TASK INPUTS below:

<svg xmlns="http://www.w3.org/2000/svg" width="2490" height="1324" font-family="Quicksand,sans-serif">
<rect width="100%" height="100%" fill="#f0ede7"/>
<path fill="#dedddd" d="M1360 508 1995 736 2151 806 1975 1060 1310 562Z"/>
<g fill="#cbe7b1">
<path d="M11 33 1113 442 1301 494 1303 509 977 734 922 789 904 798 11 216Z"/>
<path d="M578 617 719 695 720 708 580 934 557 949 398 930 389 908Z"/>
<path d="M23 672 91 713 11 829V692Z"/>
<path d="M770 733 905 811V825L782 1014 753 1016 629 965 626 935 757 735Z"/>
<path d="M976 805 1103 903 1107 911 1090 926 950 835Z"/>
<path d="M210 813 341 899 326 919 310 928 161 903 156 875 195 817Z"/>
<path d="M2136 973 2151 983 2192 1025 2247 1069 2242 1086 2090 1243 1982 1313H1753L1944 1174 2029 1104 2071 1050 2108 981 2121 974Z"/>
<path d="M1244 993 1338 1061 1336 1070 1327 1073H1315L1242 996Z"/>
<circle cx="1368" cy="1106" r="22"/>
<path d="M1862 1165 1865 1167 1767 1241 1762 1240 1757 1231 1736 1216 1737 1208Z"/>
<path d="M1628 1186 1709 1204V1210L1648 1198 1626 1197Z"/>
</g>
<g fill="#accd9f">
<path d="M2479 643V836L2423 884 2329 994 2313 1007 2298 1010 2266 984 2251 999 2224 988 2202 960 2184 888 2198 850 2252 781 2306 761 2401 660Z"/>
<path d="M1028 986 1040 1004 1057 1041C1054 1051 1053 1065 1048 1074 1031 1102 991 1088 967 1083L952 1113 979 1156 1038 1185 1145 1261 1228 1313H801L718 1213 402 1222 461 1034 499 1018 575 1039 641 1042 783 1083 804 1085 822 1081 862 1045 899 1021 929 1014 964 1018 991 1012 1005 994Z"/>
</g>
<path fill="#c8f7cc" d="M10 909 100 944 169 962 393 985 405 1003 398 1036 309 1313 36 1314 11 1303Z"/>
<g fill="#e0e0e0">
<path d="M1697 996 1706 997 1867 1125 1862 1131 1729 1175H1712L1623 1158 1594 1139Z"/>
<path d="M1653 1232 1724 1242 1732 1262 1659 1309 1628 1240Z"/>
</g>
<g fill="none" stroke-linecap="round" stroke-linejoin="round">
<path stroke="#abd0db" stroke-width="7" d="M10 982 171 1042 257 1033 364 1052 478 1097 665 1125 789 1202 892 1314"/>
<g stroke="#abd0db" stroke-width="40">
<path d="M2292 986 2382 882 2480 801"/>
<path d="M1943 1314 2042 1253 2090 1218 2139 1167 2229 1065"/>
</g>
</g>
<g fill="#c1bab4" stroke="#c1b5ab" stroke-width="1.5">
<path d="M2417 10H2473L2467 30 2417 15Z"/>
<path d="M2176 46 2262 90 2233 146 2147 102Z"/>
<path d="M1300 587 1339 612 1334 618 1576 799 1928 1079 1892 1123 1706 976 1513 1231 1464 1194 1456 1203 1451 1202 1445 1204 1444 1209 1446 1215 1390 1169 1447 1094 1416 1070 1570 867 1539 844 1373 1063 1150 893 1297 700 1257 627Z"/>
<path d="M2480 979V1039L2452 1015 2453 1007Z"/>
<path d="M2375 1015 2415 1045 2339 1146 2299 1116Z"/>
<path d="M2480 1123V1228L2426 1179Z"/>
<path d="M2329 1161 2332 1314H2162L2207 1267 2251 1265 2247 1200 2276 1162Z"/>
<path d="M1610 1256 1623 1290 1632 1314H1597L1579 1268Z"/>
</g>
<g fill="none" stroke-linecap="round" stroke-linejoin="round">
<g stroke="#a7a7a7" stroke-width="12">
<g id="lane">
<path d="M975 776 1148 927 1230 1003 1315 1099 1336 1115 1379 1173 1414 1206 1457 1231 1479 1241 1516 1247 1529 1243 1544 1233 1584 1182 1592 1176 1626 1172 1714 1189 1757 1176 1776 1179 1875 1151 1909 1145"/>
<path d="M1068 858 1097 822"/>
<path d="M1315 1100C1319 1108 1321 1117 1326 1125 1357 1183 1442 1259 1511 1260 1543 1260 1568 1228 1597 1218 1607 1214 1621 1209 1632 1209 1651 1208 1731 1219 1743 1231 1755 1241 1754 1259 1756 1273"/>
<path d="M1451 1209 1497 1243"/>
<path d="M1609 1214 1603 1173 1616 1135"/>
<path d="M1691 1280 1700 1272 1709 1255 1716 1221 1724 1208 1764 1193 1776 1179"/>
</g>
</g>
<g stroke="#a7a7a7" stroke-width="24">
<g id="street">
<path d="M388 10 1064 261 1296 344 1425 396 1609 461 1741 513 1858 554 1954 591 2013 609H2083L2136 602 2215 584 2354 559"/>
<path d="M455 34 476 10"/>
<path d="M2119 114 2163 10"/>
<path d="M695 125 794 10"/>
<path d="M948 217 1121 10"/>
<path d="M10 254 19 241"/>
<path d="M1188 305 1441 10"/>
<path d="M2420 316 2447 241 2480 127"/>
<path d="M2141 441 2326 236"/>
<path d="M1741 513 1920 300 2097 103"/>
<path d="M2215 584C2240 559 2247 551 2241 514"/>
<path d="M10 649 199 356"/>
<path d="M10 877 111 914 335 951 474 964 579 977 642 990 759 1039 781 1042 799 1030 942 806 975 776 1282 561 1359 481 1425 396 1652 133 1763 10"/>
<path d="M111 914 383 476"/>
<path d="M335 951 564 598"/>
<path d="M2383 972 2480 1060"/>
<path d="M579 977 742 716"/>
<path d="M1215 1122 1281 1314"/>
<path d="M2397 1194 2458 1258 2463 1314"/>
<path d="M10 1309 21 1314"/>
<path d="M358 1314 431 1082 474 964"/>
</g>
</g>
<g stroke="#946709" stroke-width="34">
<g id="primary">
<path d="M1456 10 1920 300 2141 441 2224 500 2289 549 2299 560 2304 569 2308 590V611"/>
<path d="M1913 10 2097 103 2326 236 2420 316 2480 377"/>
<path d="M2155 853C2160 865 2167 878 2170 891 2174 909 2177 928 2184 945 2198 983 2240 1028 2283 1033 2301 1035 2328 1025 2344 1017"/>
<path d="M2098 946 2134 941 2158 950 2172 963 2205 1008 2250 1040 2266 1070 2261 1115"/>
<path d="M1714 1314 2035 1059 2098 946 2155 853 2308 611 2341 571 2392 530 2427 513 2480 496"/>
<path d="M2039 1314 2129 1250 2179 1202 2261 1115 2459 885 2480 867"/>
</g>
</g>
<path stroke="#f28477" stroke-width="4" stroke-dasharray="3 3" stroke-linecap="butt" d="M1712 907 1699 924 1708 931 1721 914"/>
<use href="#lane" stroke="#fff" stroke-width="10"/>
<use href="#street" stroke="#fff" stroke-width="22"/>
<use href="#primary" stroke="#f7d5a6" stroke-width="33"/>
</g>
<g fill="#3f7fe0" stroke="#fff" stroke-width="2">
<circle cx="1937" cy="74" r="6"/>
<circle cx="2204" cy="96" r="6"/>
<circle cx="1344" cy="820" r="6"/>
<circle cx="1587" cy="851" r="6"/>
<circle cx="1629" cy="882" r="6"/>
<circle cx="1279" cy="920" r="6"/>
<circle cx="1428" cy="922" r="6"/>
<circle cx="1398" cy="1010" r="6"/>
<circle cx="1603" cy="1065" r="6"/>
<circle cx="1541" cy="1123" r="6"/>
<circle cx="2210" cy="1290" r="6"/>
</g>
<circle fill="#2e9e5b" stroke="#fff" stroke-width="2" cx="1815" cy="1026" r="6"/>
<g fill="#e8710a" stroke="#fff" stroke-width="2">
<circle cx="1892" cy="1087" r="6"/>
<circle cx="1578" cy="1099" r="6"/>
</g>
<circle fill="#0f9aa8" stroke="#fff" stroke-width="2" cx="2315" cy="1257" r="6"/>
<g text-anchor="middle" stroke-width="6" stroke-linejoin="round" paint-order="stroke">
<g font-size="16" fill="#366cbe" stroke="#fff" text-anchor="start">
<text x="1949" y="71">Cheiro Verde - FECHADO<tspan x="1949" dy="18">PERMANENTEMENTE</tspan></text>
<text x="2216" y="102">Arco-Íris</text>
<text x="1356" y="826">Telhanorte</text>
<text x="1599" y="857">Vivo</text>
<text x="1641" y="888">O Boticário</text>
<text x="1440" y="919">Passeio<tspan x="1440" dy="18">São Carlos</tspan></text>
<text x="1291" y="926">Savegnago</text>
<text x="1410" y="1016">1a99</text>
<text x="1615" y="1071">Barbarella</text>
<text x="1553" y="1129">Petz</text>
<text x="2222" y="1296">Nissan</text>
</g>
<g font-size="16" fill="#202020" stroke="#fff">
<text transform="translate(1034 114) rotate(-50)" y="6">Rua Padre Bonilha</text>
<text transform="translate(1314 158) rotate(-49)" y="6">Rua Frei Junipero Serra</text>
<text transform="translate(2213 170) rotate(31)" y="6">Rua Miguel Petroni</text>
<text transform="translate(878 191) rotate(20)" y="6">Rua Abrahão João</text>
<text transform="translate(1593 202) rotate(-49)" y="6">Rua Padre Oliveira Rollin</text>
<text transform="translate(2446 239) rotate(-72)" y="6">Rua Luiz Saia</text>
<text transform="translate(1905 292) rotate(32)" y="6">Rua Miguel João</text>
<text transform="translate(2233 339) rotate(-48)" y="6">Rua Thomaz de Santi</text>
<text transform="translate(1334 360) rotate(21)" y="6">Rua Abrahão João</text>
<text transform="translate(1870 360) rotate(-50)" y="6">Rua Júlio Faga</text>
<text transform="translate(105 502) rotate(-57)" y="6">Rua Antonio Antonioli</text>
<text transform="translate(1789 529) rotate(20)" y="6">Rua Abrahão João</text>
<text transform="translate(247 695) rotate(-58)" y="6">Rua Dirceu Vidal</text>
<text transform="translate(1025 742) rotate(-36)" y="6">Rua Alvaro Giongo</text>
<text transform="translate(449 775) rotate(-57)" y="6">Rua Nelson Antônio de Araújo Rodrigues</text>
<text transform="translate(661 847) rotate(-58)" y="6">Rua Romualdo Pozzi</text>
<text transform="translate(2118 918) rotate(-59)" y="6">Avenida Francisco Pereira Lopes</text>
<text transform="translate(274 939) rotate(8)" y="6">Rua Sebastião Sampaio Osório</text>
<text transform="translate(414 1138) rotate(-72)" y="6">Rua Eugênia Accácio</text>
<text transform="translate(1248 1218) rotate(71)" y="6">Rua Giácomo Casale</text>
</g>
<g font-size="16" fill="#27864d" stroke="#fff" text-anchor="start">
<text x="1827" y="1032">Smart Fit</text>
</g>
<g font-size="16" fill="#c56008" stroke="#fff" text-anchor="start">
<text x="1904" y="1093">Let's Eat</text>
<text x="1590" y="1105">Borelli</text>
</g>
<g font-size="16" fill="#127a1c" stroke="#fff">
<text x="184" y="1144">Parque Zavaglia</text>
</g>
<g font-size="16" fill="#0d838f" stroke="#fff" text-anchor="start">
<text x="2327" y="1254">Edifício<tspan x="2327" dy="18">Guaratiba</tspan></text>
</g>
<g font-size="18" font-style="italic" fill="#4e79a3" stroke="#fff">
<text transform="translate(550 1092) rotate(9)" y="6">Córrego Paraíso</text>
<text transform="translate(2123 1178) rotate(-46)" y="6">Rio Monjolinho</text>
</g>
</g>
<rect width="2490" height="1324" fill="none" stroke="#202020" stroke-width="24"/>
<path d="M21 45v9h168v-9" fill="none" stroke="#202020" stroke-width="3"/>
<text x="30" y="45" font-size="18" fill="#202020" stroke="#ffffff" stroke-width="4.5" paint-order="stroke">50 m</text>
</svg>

End of TASK INPUTS.

# PROMPT
Lines to set down from above: the line with "1165 1865 1167", the line with "643V836L2423 884 2329", and every line between, each exactly as written.

# SOLUTION
<path d="M1862 1165 1865 1167 1767 1241 1762 1240 1757 1231 1736 1216 1737 1208Z"/>
<path d="M1628 1186 1709 1204V1210L1648 1198 1626 1197Z"/>
</g>
<g fill="#accd9f">
<path d="M2479 643V836L2423 884 2329 994 2313 1007 2298 1010 2266 984 2251 999 2224 988 2202 960 2184 888 2198 850 2252 781 2306 761 2401 660Z"/>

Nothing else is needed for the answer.